The cultures of South East Asia near the Indonesian archipelago have many varying kinds of Gong ensembles from the Gamelan of Java and Bali to the Kolintan groups of the southern Philippines.

The Andean Cordillera is home to a number of flutes and panpipes. Mexico has many regions where huge harps, once used as a substitute for organs in church music, are now common in folkloric groups from Veracruz to Oaxaca.

It could be suggested that much of the inventiveness in jazz is part of a search to make a bridge to the homelands through these sonic allegories.

Iconoclastic Jazz.

The so called 'Avante Garde' 'Out' or 'Free' jazz really grew from a deliberate attempt to move to a more African based aesthetic and away from mastery of Euro based values prevalent in the earlier, 'Common Practice' phase usually broken into 'the Swing era, various forms of 'Bop' and also called 'Mainstream'.

There were a tremendous variety of approaches to Iconoclastic Jazz, often rooted in a particular community of origin. Thus there was one approach among native born New Yorkers, another from Midwesterners such as the AACM in Chicago or the BAG from St. Louis and then there was another from L.A.

As circumstances eventually drove artists from all these far flung communities to New York, a gateway to work overseas, some blending occurred.

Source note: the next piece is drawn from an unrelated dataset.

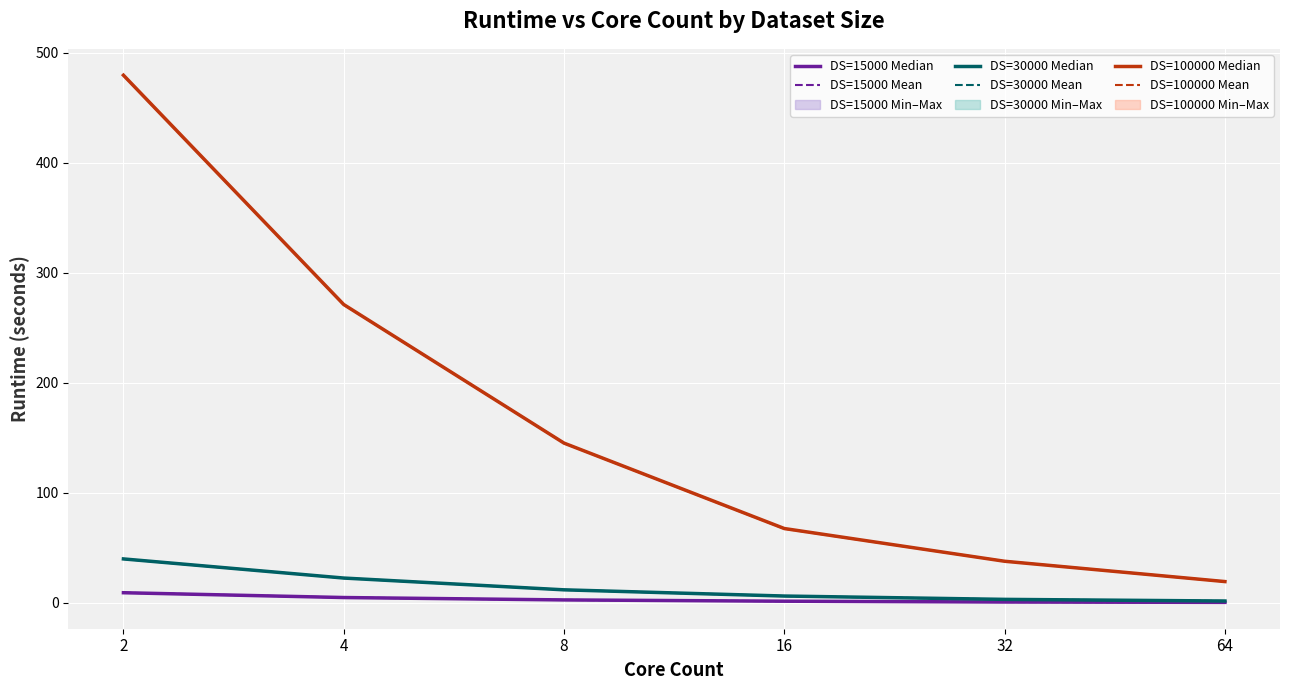

How many values in the DS=30000 Mean series are below 11?

3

To my mind, a most significant element of this profoundly diverse period was a commonly held belief that method should be subordinate to purposeful expression and , in the most compelling instances, the expression intends to be a deep union with the mysteries of the natural world and a capacity for allegory through sound.

This is often the meta intent of the most compelling work and the great wealth of technique extension on nearly every facet of sound craft is almost a happy bonus to the real core value of the work.

And that sense of reverence for the natural world, that readiness to embrace the mysteries and that readiness to live a disciplined uncompromised life despite the added weight of challenge it puts on shoulders will always, to my mind mark the idiom at its very best.